The sales budget provides an estimate of goods to be sold and revenue to be derived from sales. A business uses sales budgets to set department goals, estimate earnings and forecast production requirements. The sales budget is a starting point in the budgeting procedure. The sales budget affects both other operating budgets and the overall master budget of the company. That is, budgeting exercise usually commences with the preparation of the sales budget because the customers’ demand is usually the key factor for most organizations.
A sales budget is one of the functional/operating budgets and is essential, a forecast of sales to be effected in a budget period. It also shows total sales which are simply the product of expected sales units and expected the price per unit. Sales budget defines the quantities and values of expected sales in total as well as product wise and area wise during the definite future period. Basically, the sales budget is what management expects to sell and the revenues collected from these sales.
Sales budget forms the fundamental basis for other functional budgets and it is needed to coordinate the production function with the expected demand for a particular product. Most sales budgets include monthly and quarterly figures as well. The preparation of sales budget requires forecasts of quantities to be sold and standard prices at which these quantities may be sold.
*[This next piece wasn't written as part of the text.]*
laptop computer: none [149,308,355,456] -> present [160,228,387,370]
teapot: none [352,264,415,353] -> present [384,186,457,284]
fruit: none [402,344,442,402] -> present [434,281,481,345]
Additionally, the budget provides details in both dollars and units.
Up-to-date statistics covering the following area are usually compiled to prepare the budget:
It is also necessary to give careful attention to the following factors while preparing a budget:
- Quantity and value of past sales.
- General economic and market condition.
- Relative profitability of the products.
- Plans and policies of the firm pertaining to pricing, advertisement, and sales promotion, market research, etc.
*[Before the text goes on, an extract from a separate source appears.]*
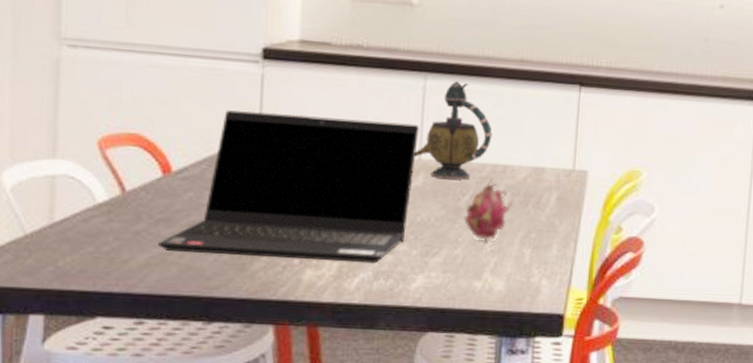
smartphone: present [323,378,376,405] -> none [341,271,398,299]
- Report from salesmen and the quality of the sales force.
- Seasonal changes in sales and price change.
- Company’s productive capacity.
- Long-term sales trends.
- Anticipated introduction of new, improved or substitute product by the company or its competitors.
- An expected shift of the customers to the competitor.
Summary: In most of the companies, sales estimates are prepared by each of the salesmen. These estimates move upwards through a formal channel and ultimately reach the chief of the sales function, where they are compiled and adjusted for factors which are unknown to salesmen.
It provides details of the amount of money that a firm estimates it will receive from the sales of its goods and services in a particular period. The process involves holding of discussions with managers of all levels which broadens participant’s thinking.